I was right that LLMs would still be allowed for solving puzzles this year, though generative AI was banned for Research Tasks (the Scavenger Hunt), which I believe was a first. I do wonder if the permissive policy will change in the coming years. As I understand it, puzzle-solving tech has been a rising tide that has raised both the skills of solvers, and the expectations solvers are held to by the writing team. Some old puzzles are rendered much easier by Wikipedia, TinEye, SoundHound, Nutrimatic, Quipqiup, and so forth. A member of Hunches in Bunches described that AI one-shot at least 9 of the text-only puzzles for them. There’s universal agreement that AI was much more useful and capable in assisting puzzle solving this year than last year.

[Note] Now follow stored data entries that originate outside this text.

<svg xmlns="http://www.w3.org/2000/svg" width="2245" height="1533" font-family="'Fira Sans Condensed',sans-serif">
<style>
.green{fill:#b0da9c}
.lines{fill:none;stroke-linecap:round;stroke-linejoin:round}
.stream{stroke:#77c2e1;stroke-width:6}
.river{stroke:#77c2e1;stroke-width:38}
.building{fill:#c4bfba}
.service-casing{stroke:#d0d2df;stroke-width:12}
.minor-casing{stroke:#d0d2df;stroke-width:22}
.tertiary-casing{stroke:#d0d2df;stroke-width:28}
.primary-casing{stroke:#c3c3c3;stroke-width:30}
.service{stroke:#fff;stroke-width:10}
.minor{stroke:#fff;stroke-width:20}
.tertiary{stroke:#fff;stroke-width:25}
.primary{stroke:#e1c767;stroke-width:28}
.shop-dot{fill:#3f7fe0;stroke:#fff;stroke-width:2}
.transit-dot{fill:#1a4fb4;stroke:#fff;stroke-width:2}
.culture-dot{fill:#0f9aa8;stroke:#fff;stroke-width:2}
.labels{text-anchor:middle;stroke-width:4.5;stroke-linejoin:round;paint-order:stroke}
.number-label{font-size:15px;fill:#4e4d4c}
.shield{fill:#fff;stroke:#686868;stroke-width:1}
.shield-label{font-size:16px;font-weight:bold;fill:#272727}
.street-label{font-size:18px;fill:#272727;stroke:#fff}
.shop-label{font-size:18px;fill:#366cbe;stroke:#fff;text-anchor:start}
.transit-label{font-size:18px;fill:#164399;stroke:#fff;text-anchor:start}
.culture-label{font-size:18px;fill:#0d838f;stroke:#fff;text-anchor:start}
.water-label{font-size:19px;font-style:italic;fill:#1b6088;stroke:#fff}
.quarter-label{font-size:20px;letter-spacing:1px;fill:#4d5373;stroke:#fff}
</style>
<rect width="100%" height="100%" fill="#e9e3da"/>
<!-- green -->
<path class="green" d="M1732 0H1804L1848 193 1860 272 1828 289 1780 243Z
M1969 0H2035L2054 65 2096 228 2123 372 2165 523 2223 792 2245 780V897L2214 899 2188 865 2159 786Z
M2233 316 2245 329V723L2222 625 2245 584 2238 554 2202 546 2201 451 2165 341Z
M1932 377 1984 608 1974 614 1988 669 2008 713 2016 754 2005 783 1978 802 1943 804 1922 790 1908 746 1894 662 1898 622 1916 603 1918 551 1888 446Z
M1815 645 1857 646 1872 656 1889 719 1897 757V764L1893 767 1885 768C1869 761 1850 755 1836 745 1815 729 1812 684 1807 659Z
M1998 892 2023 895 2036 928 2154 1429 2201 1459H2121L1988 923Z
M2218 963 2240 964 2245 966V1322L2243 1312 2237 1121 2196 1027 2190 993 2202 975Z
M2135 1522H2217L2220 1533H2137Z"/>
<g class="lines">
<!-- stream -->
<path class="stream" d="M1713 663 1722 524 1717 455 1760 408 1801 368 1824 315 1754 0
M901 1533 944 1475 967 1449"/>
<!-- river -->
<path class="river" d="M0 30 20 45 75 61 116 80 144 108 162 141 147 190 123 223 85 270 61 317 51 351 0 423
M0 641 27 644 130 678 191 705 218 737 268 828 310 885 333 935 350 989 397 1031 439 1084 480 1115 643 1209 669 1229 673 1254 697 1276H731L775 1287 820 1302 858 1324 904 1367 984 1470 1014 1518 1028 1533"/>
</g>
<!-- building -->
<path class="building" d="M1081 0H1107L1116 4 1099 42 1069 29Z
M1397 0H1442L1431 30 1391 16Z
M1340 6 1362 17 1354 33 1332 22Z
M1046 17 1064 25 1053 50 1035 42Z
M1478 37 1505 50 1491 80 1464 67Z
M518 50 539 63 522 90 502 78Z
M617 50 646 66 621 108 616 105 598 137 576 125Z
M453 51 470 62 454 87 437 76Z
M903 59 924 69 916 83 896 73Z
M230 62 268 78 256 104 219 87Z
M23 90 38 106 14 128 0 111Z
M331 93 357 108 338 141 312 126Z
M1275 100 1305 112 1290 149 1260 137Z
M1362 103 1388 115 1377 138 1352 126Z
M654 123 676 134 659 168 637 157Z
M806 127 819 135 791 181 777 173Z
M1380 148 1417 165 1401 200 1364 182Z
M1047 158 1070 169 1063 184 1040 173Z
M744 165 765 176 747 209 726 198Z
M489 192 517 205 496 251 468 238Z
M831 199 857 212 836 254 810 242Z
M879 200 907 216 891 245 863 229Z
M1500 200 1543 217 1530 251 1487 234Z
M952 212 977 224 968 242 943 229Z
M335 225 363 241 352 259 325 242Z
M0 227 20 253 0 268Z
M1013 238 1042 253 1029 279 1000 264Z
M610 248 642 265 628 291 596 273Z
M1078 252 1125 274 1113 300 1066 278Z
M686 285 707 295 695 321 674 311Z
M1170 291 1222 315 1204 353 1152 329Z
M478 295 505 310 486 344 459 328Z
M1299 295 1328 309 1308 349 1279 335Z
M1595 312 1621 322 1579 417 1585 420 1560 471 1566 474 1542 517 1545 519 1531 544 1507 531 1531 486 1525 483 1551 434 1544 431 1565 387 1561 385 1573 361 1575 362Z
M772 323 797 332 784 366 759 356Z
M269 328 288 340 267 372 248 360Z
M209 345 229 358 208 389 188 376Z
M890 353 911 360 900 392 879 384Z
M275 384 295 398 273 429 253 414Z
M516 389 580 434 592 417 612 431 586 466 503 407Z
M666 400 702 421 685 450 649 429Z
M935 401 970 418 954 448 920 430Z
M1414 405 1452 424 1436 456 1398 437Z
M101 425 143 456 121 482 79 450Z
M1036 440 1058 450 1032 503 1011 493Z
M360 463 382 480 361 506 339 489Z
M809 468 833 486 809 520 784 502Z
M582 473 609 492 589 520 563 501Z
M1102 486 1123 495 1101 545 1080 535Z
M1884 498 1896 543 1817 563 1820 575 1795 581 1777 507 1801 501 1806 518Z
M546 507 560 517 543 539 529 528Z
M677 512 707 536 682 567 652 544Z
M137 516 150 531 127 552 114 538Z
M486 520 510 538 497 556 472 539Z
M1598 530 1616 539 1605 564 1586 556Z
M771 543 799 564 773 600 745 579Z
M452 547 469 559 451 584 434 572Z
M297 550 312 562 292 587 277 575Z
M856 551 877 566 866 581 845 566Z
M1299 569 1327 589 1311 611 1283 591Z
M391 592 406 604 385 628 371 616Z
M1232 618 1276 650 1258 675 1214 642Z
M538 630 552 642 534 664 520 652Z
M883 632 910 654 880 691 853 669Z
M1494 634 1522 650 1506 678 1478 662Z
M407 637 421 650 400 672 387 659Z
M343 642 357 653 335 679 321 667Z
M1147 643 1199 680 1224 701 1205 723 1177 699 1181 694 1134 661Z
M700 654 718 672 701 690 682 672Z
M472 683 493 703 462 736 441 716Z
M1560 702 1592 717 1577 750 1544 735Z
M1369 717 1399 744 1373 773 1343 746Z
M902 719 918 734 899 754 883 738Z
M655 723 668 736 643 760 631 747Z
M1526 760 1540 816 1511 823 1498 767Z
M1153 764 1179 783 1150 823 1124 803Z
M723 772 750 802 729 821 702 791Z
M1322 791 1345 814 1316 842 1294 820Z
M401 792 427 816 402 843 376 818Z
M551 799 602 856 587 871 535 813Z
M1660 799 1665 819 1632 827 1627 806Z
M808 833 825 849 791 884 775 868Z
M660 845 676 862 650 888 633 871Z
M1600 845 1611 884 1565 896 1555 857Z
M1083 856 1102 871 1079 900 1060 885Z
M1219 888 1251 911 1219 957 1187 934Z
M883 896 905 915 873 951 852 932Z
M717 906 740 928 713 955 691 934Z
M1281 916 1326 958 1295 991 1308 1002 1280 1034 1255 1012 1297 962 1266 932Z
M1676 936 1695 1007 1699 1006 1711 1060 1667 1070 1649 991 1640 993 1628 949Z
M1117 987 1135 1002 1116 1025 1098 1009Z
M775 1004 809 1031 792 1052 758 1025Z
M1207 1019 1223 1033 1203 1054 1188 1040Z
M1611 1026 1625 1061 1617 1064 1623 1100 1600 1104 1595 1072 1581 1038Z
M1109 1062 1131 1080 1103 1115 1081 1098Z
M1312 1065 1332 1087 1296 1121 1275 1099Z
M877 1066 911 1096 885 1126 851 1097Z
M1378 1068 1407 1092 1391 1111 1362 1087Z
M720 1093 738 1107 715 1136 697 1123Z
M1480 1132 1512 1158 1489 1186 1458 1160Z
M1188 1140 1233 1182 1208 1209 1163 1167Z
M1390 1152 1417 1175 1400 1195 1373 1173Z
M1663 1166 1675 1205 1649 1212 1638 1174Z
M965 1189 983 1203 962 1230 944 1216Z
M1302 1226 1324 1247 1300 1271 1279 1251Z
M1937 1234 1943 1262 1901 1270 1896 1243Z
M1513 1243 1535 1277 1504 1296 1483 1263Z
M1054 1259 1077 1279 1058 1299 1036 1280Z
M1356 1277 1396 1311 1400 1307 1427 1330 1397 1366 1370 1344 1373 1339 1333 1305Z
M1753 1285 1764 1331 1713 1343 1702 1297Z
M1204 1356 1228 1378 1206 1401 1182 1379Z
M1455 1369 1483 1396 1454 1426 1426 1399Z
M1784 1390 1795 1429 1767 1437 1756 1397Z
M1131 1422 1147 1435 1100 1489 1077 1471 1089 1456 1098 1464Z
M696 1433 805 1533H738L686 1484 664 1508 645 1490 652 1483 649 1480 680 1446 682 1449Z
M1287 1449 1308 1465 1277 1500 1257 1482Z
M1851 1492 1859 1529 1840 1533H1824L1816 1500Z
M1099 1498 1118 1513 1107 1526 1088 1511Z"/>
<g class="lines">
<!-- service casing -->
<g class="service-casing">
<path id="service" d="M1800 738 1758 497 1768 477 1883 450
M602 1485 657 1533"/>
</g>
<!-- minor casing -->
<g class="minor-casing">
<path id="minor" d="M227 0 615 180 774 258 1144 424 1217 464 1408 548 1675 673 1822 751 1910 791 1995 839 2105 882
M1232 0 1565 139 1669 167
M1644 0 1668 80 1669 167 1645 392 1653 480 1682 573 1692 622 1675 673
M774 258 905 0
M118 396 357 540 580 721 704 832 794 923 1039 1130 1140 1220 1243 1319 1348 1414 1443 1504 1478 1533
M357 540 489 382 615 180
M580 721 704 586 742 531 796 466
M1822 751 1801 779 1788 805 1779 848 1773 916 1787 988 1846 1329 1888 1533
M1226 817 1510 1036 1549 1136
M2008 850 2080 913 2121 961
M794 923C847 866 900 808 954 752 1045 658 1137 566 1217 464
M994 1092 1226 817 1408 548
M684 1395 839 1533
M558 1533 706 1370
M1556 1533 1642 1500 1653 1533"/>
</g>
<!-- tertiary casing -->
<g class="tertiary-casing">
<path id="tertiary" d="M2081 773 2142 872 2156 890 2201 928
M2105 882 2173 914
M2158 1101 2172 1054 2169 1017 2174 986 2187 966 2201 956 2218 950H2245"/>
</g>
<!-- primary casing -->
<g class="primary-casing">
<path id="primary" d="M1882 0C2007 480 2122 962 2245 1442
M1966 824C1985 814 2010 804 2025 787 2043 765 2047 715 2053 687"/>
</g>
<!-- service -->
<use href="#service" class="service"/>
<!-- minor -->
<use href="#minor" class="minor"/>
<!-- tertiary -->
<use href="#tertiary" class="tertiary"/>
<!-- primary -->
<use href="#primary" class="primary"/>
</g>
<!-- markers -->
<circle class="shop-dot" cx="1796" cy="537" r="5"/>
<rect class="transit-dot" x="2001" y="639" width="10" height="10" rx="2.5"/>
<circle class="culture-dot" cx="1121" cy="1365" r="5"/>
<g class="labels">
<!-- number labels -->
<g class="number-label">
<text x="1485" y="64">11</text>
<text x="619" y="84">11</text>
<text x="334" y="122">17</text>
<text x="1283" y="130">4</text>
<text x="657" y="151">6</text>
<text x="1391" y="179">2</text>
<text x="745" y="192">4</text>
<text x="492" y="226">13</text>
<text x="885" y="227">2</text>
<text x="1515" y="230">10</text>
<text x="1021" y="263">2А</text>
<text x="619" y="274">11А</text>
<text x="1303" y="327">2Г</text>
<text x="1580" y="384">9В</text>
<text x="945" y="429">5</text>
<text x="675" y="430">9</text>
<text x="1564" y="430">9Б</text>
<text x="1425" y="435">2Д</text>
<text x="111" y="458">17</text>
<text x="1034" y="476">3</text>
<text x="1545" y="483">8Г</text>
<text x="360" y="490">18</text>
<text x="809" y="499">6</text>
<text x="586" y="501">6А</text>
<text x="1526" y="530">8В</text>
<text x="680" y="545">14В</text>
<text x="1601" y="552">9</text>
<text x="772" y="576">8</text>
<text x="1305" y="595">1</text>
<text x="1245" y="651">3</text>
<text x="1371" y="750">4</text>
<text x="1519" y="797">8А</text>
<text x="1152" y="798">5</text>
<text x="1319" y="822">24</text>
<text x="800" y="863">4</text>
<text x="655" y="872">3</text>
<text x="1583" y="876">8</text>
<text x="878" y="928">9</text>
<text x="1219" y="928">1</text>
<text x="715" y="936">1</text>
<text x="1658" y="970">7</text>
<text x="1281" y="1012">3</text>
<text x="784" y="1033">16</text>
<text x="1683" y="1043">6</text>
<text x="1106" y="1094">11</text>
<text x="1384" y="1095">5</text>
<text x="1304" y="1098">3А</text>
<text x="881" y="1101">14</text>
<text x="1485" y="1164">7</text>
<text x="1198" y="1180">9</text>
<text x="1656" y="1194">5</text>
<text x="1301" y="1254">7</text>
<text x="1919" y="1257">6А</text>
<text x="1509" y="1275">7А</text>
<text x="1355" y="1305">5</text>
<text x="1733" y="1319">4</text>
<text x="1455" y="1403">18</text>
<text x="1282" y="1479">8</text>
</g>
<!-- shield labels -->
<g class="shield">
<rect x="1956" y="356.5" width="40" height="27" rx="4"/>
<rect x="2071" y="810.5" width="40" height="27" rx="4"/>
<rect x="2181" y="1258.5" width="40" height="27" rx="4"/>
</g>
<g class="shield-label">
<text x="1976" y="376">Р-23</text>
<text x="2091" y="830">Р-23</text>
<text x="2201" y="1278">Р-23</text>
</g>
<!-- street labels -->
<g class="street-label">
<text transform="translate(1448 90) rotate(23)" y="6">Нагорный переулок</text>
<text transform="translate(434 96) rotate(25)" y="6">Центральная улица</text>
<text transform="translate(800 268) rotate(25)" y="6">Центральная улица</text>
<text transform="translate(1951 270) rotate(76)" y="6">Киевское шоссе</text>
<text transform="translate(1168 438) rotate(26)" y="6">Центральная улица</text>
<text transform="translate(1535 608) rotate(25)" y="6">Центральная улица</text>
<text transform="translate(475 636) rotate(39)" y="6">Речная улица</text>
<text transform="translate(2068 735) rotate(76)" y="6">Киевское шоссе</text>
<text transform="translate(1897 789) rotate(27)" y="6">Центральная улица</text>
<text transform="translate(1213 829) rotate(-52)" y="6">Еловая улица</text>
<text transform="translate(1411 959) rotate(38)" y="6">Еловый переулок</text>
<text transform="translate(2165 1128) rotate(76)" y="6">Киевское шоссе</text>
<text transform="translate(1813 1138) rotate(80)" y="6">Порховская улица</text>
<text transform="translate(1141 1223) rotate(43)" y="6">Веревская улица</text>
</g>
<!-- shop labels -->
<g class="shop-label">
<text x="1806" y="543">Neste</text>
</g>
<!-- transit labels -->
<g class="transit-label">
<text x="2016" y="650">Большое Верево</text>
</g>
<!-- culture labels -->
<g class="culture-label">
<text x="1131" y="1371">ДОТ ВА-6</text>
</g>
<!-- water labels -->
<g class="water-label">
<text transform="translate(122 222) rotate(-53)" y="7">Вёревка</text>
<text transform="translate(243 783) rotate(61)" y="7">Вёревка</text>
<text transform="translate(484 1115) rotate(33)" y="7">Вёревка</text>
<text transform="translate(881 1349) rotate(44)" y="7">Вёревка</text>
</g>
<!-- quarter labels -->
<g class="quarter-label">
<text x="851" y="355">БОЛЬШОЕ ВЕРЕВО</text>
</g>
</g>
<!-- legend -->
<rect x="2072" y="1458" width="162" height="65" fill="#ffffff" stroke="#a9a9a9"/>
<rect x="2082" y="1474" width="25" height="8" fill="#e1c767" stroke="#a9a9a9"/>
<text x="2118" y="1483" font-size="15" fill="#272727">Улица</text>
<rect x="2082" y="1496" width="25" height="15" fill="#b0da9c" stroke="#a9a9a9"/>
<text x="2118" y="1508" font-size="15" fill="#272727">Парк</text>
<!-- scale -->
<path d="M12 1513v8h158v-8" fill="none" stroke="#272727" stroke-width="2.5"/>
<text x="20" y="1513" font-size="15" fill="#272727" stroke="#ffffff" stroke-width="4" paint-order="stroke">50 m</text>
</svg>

Are we headed for an MITMH future where the first step of solving every puzzle is to ask an AI if it can solve it? Will Providence and future writing teams need to use AI-solvability as a metric during testing phase? Will LLMs or any other AI tools be banned in the future? I’d like to think that as long as humans can still do meaninful labor in the marketplace, writing teams will be able to write puzzles that humans are better at than AI. The spiky nature of AI intelligence means we have AI that can solve 97% of Connections puzzles on hard mode, but still can’t read sheet music, and can’t always reliably count the letters in a word.
Closing Thoughts
Thanks Cardinality for putting on a great hunt! I know I didn’t get to see or appreciate even a tenth of the magic (including all the in-person stuff), but from what I experienced, it seemed like it was very well-sized, was pretty, had a fun theme, was technically polished, and held lots of surprises and whacky rounds.
I look forward to seeing what Providence cooks up for 2027!